09 June 2011, Liguere - An acacia tree plantation. With two thirds of the African continent now classified as desert or drylands and desertification affecting a quarter of the world's population, this project has the potential to transform the lives of vulnerable populations. In operation since 2004, the FAO Acacia Project has involved the planting and managing of acacia tree forests in arid lands helping combat desertification while providing socio-economic benefits to local communities through the sale of the sap, known as gum arabic.
FAO Project: GTFS/RAF/387/ITA - Acacia Operation. Support to Food Security, Poverty Alleviation and Soil Degradation Control in the Gums and Resins Producer Countries (Burkina Faso, Chad, Kenya, Niger, Senegal, Sudan)

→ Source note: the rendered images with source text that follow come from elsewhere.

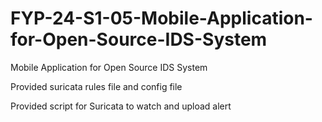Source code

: # FYP-24-S1-05-Mobile-Application-for-Open-Source-IDS-System
Mobile Application for Open Source IDS System

Provided suricata rules file and config file

Provided script for Suricata to watch and upload alert
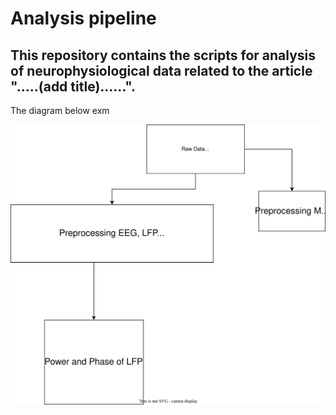 # Analysis pipeline

## This repository contains the scripts for analysis of neurophysiological data related to the article ".....(add title)......".
The diagram below exm

![Alt text](https://github.com/chrihoni/University-of-Oslo_PCI_Mouse_Analysis/blob/main/Mouse_pci_analysis_pipeline_uio.drawio.svg)

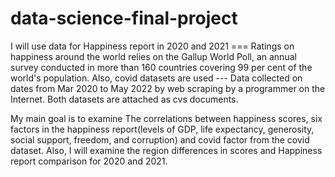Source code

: # data-science-final-project
I will use data for Happiness report in 2020 and 2021 === Ratings on happiness around the world relies on the Gallup World Poll, an annual survey conducted in more than 160 countries covering 99 per cent of the world's population. Also, covid datasets are used --- Data collected on dates from Mar 2020 to May 2022 by web scraping by a programmer on the Internet. Both datasets are attached as cvs documents. 

My main goal is to examine The correlations between happiness scores, six factors in the happiness report(levels of GDP, life expectancy, generosity, social support, freedom, and corruption) and covid factor from the covid dataset. Also, I will examine the region differences in scores and Happiness report comparison for 2020 and 2021.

Objectives Gum arabic, myrrh and frankincense are abundant in the Sahel region of sub-Saharan Africa. These local resources present the way forward to sustainable management and development of the Sahel regions, which naturally have fewer options due to difficult environmental conditions. However, irregularity of supply accompanied by fluctuating prices and variable quality from some sources results in unfavourable long-term effects on the demand of these commodities. As a result, producing countries are experiencing problems in relation to commercialization and ensuring a value-added product in relation to international markets. A coordinated strategy among producer countries and partners is therefore needed to capitalize on the existing opportunities and address the constraints. In fact a coordinated strategy will enable producing countries to have better control of the international trade and share different experience in the area of production, processing, quality control and marketing. The project seeks to address these areas and prepare a 10-year plan for development of gum and resin production in the framework of the NGARA network.